The carbonate reservoirs lithofacies discussed in this paper contain heterogeneous pore types and properties. The challenge in predicting the distribution of the pores properties is through the technique used to construct a representative model to effectively describe the lithofacies distribution in 3D. The studied reservoirs are part of the Lekhwair and Kharaib Formations that were deposited in carbonate platform environment varied from lagoon, shoal, to ramp settings during Valanginian-Barremian age. Core and well-log data from an onshore oil field of Abu Dhabi were used to establish lithofacies distribution schemes and high resolution sequence stratigraphy (HRSS) frameworks. Twenty four lithofacies were identified based on faunal content, texture, sedimentary structures, and lithologic composition. HRSS interpretation indicated twenty one fourth-order parasequences that displayed aggradational, progradational, and retrogradational stacking cycles. A novel stochastic multirealizations modeling of lithofacies and their property distribution has been developed to characterize the subsurface complexity. The method combined depositional environment, HRSS, and diagenesis trend, and then integrated them with dynamic data to generate a holistic reservoirs characterization and representative simulation model.
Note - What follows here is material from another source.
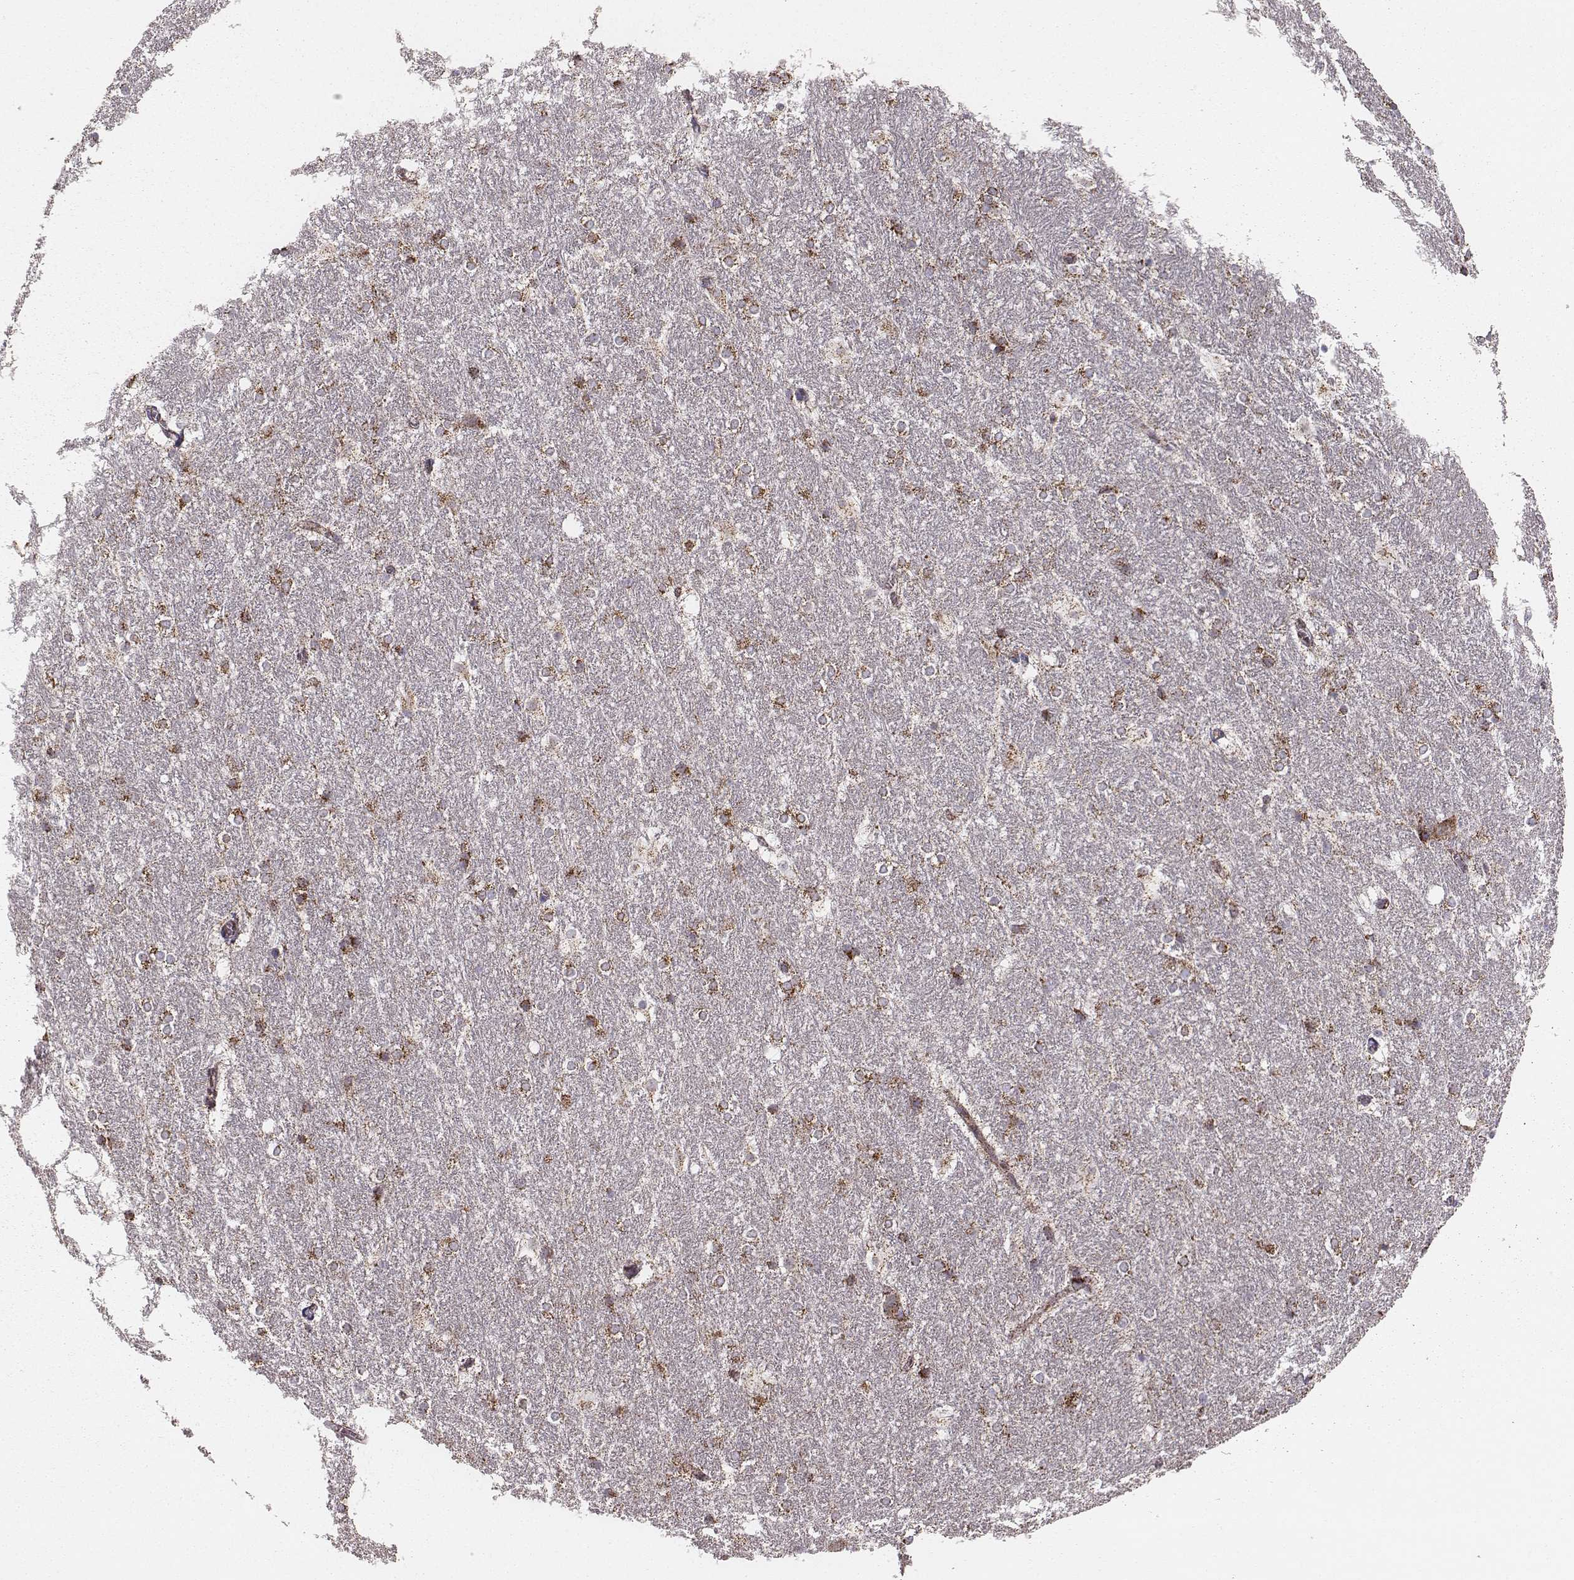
{"staining": {"intensity": "strong", "quantity": ">75%", "location": "cytoplasmic/membranous"}, "tissue": "hippocampus", "cell_type": "Glial cells", "image_type": "normal", "snomed": [{"axis": "morphology", "description": "Normal tissue, NOS"}, {"axis": "topography", "description": "Cerebral cortex"}, {"axis": "topography", "description": "Hippocampus"}], "caption": "Protein staining of unremarkable hippocampus displays strong cytoplasmic/membranous expression in approximately >75% of glial cells. The protein is shown in brown color, while the nuclei are stained blue.", "gene": "TUFM", "patient": {"sex": "female", "age": 19}}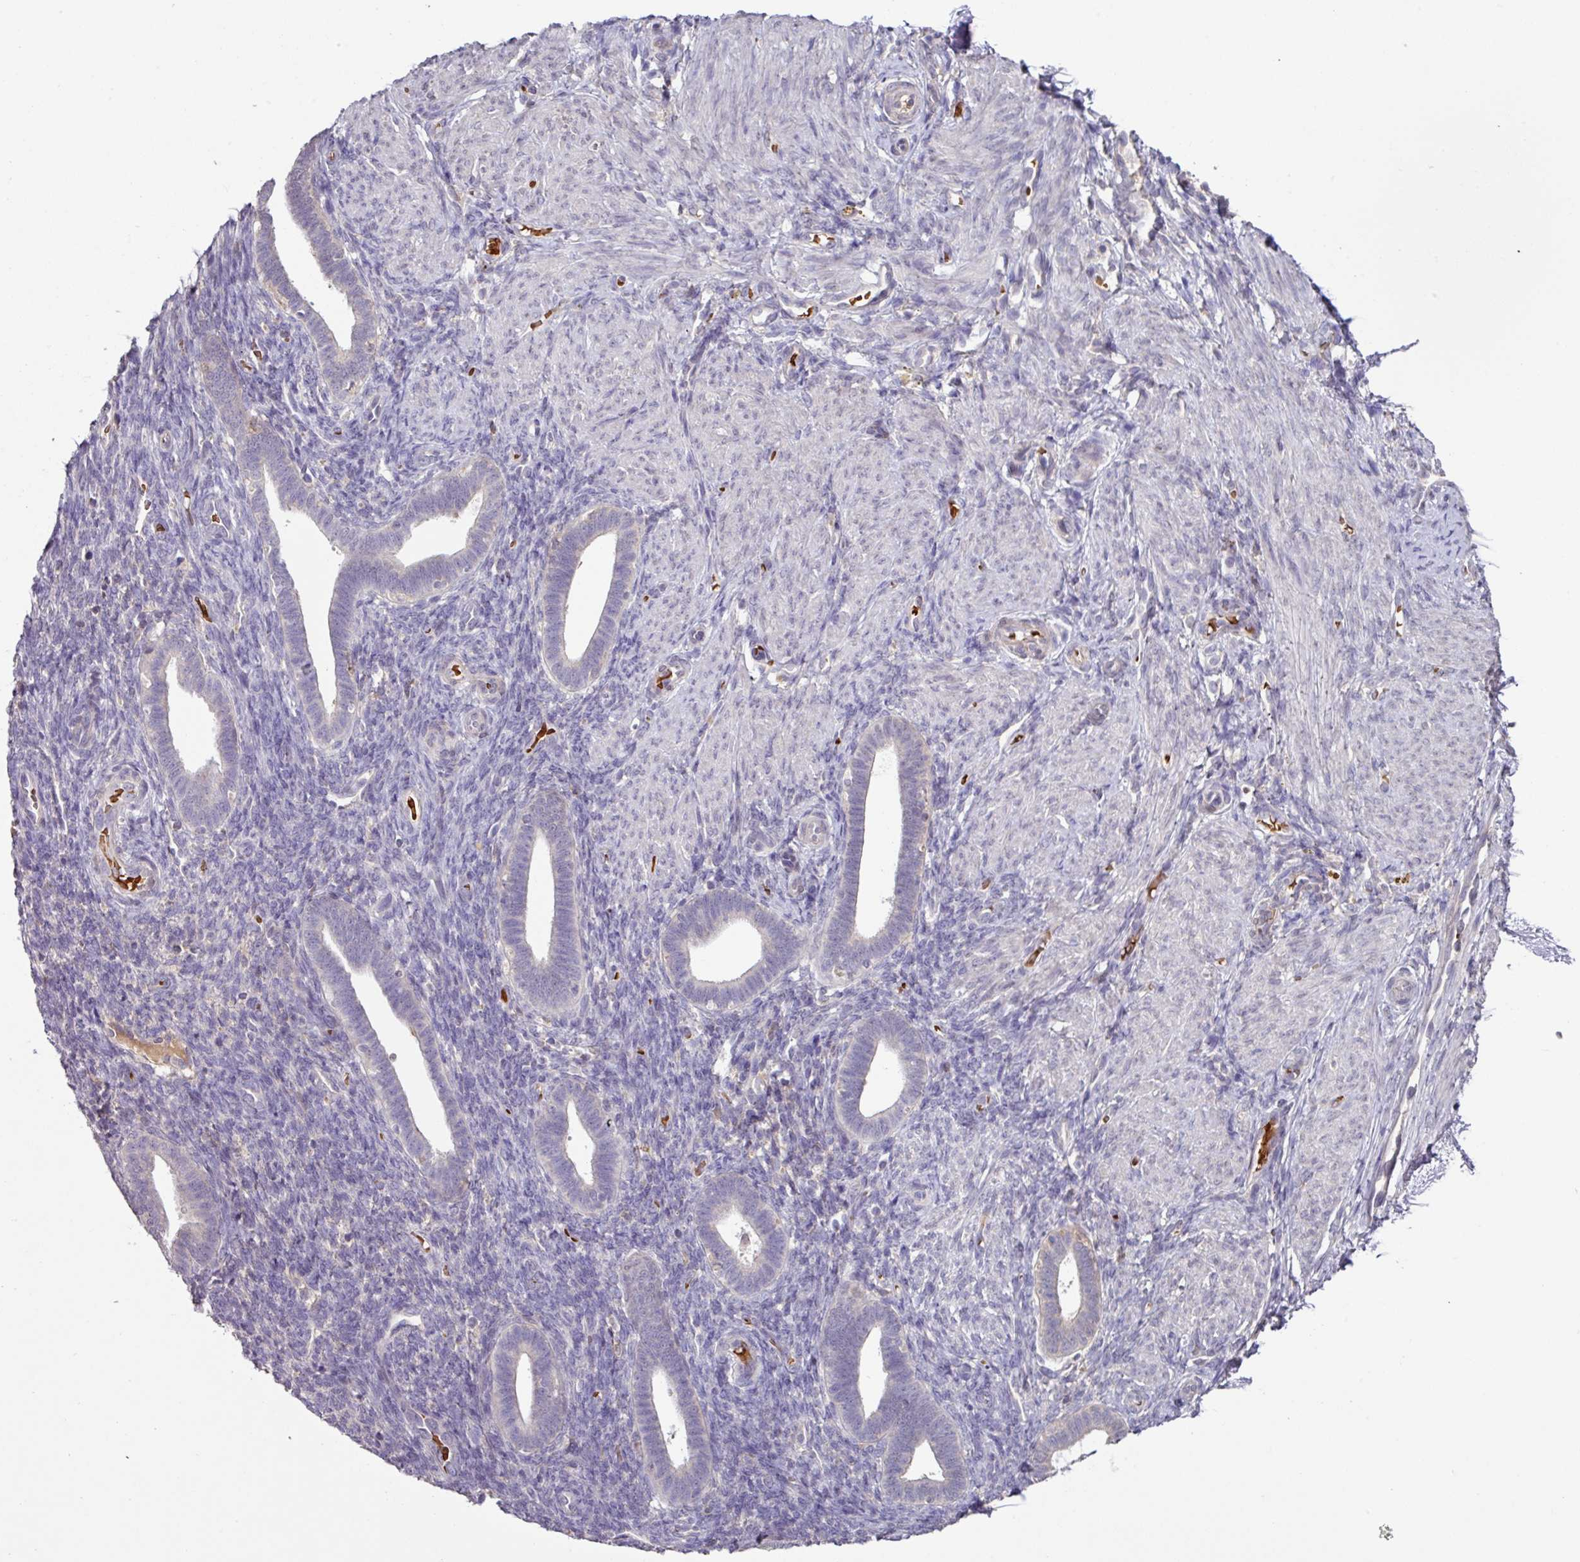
{"staining": {"intensity": "negative", "quantity": "none", "location": "none"}, "tissue": "endometrium", "cell_type": "Cells in endometrial stroma", "image_type": "normal", "snomed": [{"axis": "morphology", "description": "Normal tissue, NOS"}, {"axis": "topography", "description": "Endometrium"}], "caption": "This is an IHC photomicrograph of unremarkable human endometrium. There is no staining in cells in endometrial stroma.", "gene": "SLC5A10", "patient": {"sex": "female", "age": 34}}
The workflow is as follows: Detailed core, thin section and lithofacies description;Paleoenvironmental interpretation;HRSS interpretation;Field scale stochastic modeling;Flow simulation and history match validation. Field wide reservoirs lithofacies and property distributions were modeled and constrained by the identified HRSS framework. Hybrid combination of Truncated Gaussian Simulation (TGS) and Sequential Indicator Simulation (SIS) algorithms were used. This allows generating equiprobable multirealizations of realistic lithofacies cycles and properties trend in the area. The use of lithofacies distribution provided flexibility in the modeling workflow as it offers the outline for rock properties distribution such as rock types, porosity, permeability, and water saturation. The resulting multirealizations demonstrated consistency with the conceptual scheme, outcrop analogs, and geostatistical trend. This innovative approach has recently been implemented successfully in the studied field reservoirs. The resulting dynamic model depicted a good production history match; hence it will provide reliable production forecast and reservoirs development plan.